Bradley Merrill Thompson, a Member of the firm in the Health Care and Life Sciences practice in the Washington, DC, office, was quoted in an article titled “mHealth Industry Response to FDA Mobile Medical App Policy Begins to Gel.”
Following is an excerpt:
Mobile health and telemedicine stakeholders have much to say about FDA’s recently released draft guidance for regulating mobile medical apps. Meeting at the first annual American Telemedicine Association Policy Summit in Washington, D.C., July 27, they quickly zeroed in on top concerns.
“This is all about setting priorities,” said Brad Thompson. The mHealth Regulatory Coalition earlier this summer released its own draft guidance on how mobile health apps should be regulated by FDA. According to Thompson, the coalition still plans to forward its draft proposal to FDA later this summer.

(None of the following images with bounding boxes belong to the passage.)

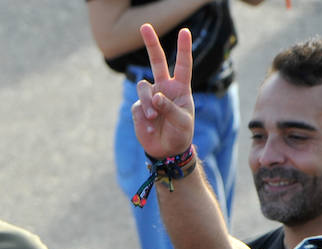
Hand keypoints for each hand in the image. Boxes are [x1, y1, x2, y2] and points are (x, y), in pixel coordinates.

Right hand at [130, 24, 195, 158]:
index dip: (183, 48)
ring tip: (153, 118)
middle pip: (156, 61)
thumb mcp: (182, 121)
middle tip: (145, 26)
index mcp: (180, 88)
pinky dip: (143, 117)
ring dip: (147, 102)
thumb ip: (170, 107)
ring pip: (143, 87)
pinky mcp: (138, 109)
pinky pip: (137, 106)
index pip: (182, 64)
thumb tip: (155, 97)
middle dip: (151, 43)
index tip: (184, 31)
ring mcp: (149, 98)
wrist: (166, 150)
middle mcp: (164, 88)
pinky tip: (150, 127)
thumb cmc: (180, 134)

The meeting attendees also seek greater assurance from FDA that it will stay within its scope of authority and not try to regulate matters outside its purview, such as data privacy or radiofrequency interference.
Last summer, FDA and the Federal Communications Commission formally agreed to coordinate the regulatory process in areas where their jurisdictions overlap. For mHealth matters left unaddressed by FDA’s recent draft guidance, Thompson suggested that regulation may need to be rewritten to provide greater clarity.